Name Type Description
Hibernation Controller Deployment Reconciles both ClusterResourceSupervisor (cluster-scoped) and ResourceSupervisor (namespace-scoped) CRDs. Scales Deployments and StatefulSets to zero during sleep windows and restores original replica counts during wake windows.
Webhook Deployment Validates cron expressions and enforces required fields during CR creation/update via admission control.
Metrics Endpoint Pod (sidecar or built-in) Exposes Prometheus metrics (e.g., hibernation_operator_sleeping_namespaces, hibernation_operator_reconcile_errors).
RBAC Resources ClusterRole, Role, Bindings Grants minimal required permissions to list/watch namespaces, read ArgoCD AppProjects, and scale workloads.

Integration Capabilities#

  • ArgoCD: Resolves namespaces from specified AppProjects.
  • Kubernetes Native: Works with standard Deployment and StatefulSet resources.
  • Prometheus: Optional metrics for monitoring hibernation state.

Architecture Diagram#

The following diagram illustrates how the Hibernation Operator interacts with Kubernetes resources and external systems:

graph TD
    subgraph "Kubernetes Cluster"
        A[Hibernation Controller] -->|Watches| B[ClusterResourceSupervisor CR]
        A -->|Watches| C[ResourceSupervisor CR]
        A -->|Reads| D[ArgoCD AppProject]
        A -->|Lists| E[(Namespaces)]
        A -->|Scales| F[Deployment / StatefulSet]
        A -->|Updates| G[CR Status]

        B -->|Specifies| H[ArgoCD.appProjects + Namespace]
        B -->|Specifies| I[Namespace.names / labelSelector]
        B -->|Defines| J[sleepSchedule / wakeSchedule]

        C -->|Defines| J

        D -->|Owns| E
        E -->|Contains| F
    end

    subgraph "Observability"
        K[Prometheus] -->|Scrapes| A
    end

    subgraph "Validation"
        L[Webhook] -->|Validates| B
        L -->|Validates| C
    end

💡 Diagram Legend

  • Solid arrows: Active interactions (watch, read, scale, etc.)
  • Dashed logic: Configuration relationships (e.g., CR fields define behavior)
  • CRs are custom resources created by users
  • The controller never modifies namespaces or workloads unless explicitly targeted by a CR

How It Works#

  1. User creates a CR:
  2. Platform admin creates a ClusterResourceSupervisor to hibernate all env=dev namespaces.
  3. Developer creates a ResourceSupervisor in their namespace for self-service hibernation.

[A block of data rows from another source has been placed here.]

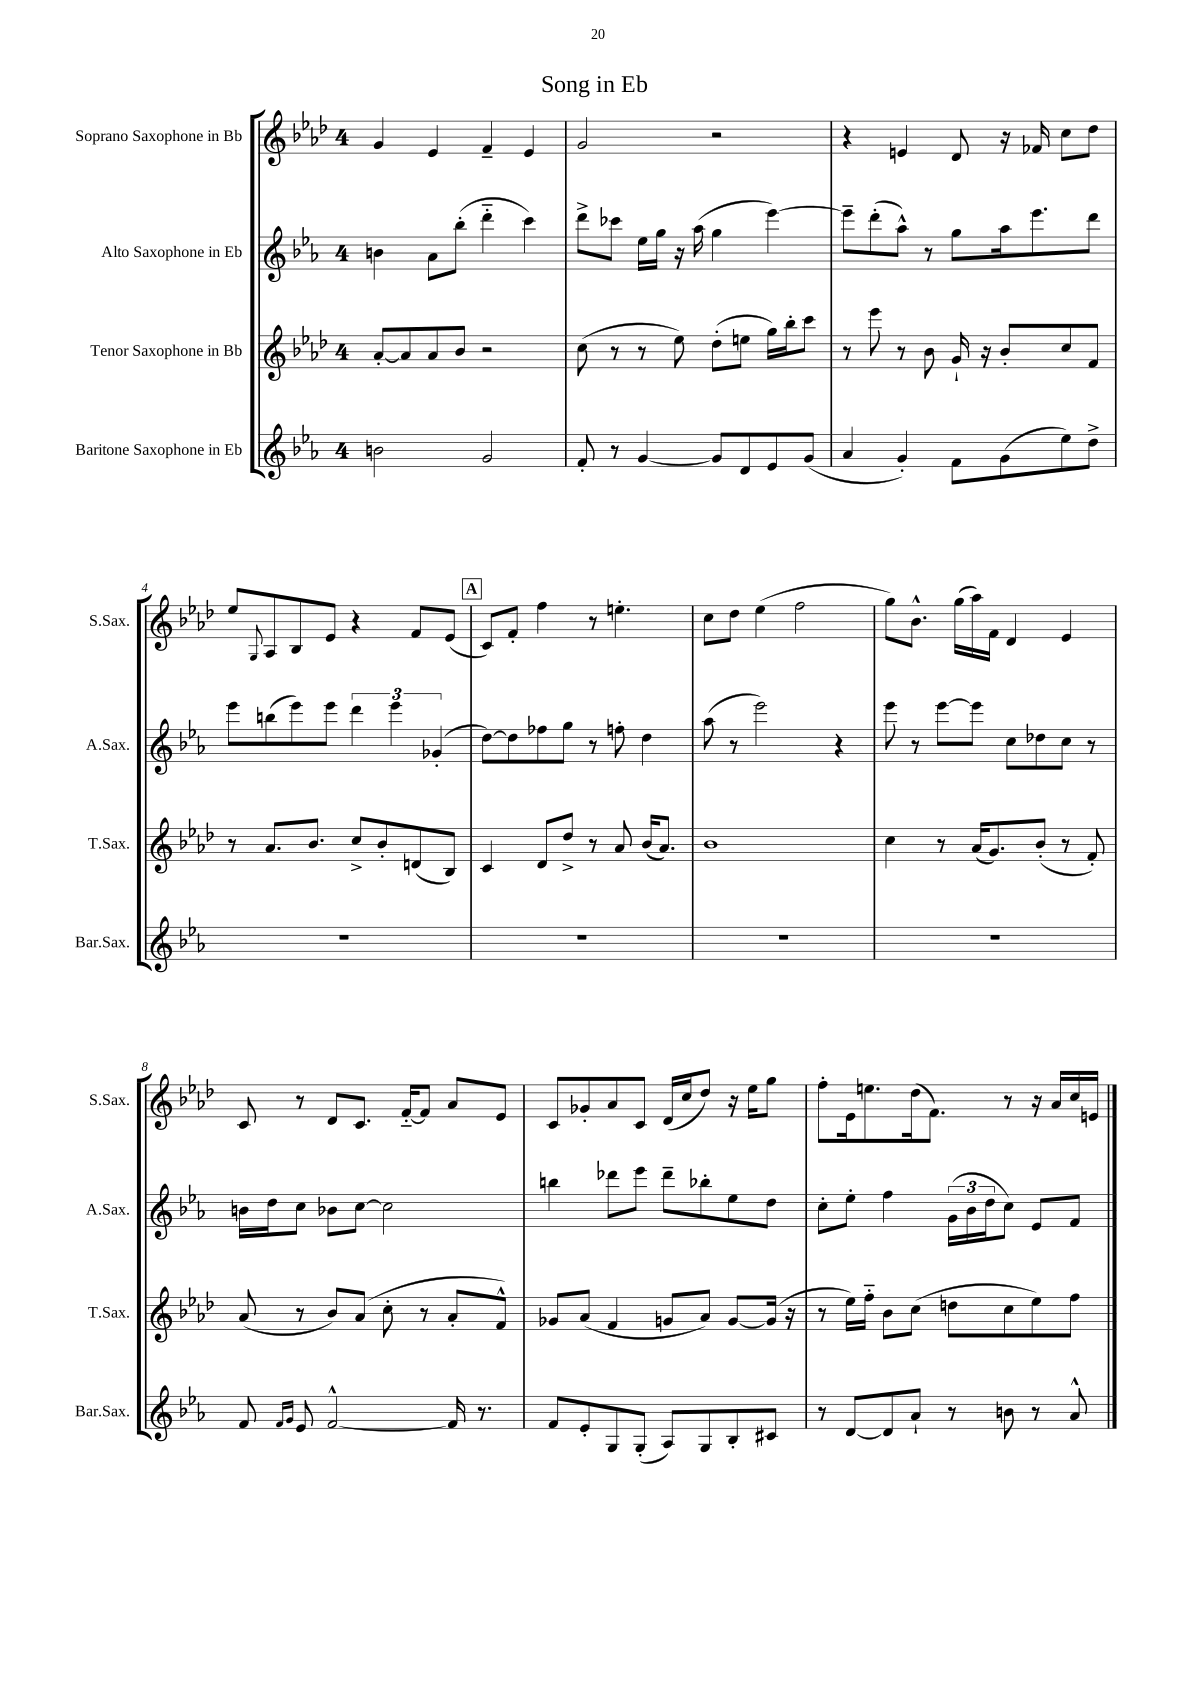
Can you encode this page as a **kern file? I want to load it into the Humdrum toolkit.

**kern	**kern	**kern	**kern
*staff4	*staff3	*staff2	*staff1
*clefG2	*clefG2	*clefG2	*clefG2
*k[b-e-a-]	*k[b-e-a-d-]	*k[b-e-a-]	*k[b-e-a-d-]
*M4/4	*M4/4	*M4/4	*M4/4
2b	[8a-'	4b	4g
.	8a-]	.	.
.	8a-	8a-	4e-
.	8b-	(8bb-'	.
2g	2r	4ddd'~	4f~
.	.	4ccc)	4e-
=	=	=	=
8f'	(8cc	8ddd^	2g
8r	8r	8ccc-	.
[4g	8r	16ee-	.
.	.	16gg	.
.	8ee-)	16r	.
.	.	(16aa-	.
8g]	(8dd-'	4gg	2r
8d	8ee	.	.
8e-	16gg)	[4eee-)	.
.	16bb-'	.	.
(8g	8ccc	.	.
=	=	=	=
4a-	8r	8eee-~]	4r
.	8eee-	(8ddd'	.
4g')	8r	8aa-^^)	4e
.	8b-	8r	.
8f	16g`	8gg	8d-
.	16r	.	.
(8g	8b-'	16aa-	16r
.	.	8.eee-	16f-
8ee-)	8cc	.	8cc
8dd^	8f	8ddd	8dd-
=	=	=	=
1r	8r	8eee-	8ee-
.	.	.	8qqG
.	8.a-	(8bb	8A-
.	.	8eee-)	8B-
.	8.b-	.	.
.	.	8eee-	8e-
.	8cc^	6ddd	4r
.	8b-'	.	.
.	.	6eee-	.
.	(8d	.	8f
.	.	(6g-'	.
.	8B-)	.	(8e-
=	=	=	=
1r	4c	[8dd)	8c)
.	.	8dd]	8f'
.	8d-	8ff-	4ff
.	8dd-^	8gg	.
.	8r	8r	8r
.	8a-	8ff'	4.ee'
.	(16b-	4dd	.
.	8.a-)	.	.
=	=	=	=
1r	1b-	(8aa-	8cc
.	.	8r	8dd-
.	.	2eee-)	(4ee-
.	.	.	2ff
.	.	4r	.
=	=	=	=
1r	4cc	8eee-	8gg)
.	.	8r	8.b-^^
.	8r	[8eee-	.
.	.	.	(16gg
.	(16a-	8eee-]	16aa-)
.	8.g)	.	16f
.	.	8cc	4d-
.	(8b-'	8dd-	.
.	8r	8cc	4e-
.	8f')	8r	.
=	=	=	=
8f	(8a-	16b	8c
.	.	16dd	.
16qqf	.	.	.
16qqg	.	.	.
8e-	8r	8cc	8r
[2f^^	8b-)	8b-	8d-
.	(8a-	[8cc	8.c
.	8cc'	2cc]	.
.	.	.	[16f'~
.	8r	.	8f]
16f]	8a-'	.	8a-
8.r	.	.	.
.	8f^^)	.	8e-
=	=	=	=
8f	8g-	4bb	8c
8e-'	(8a-	.	8g-'
8G	4f	8ddd-	8a-
(8G'	.	8eee-	8c
8A-)	8g	8ddd-~	(16d-
.	.	.	16cc
8G	8a-)	8bb-'	8dd-)
8B-'	[8g	8ee-	16r
.	.	.	16ee-
8c#	(16g]	8dd	8gg
.	16r	.	.
=	=	=	=
8r	8r	8cc'	8ff'
[8d	16ee-)	8ee-'	16e-
.	16ff'~	.	8.ee
8d]	8b-	4ff	.
8a-`	(8cc	.	(16dd-
.	.	.	8.f)
8r	8dd	(24g	.
.	.	24b-	.
.	.	24dd	.
8b	8cc	8cc)	8r
8r	8ee-)	8e-	16r
.	.	.	16a-
8a-^^	8ff	8f	16cc
.	.	.	16e
==	==	==	==
*-	*-	*-	*-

  4. Controller reconciles:

  5. Discovers target namespaces (via names, labels, or ArgoCD AppProjects).
  6. Records current replica counts of Deployment/StatefulSet in CR status.
  7. Scales workloads to 0 at sleepSchedule.
  8. Restores replicas at wakeSchedule.

  9. State is preserved:

  10. Even if the operator restarts, it uses the stored replica count in status.sleepingNamespaces to restore accurately.

  11. Observability:

  12. currentStatus, nextReconcileTime, and namespace lists are updated in real time.
  13. Prometheus metrics enable alerting and dashboards.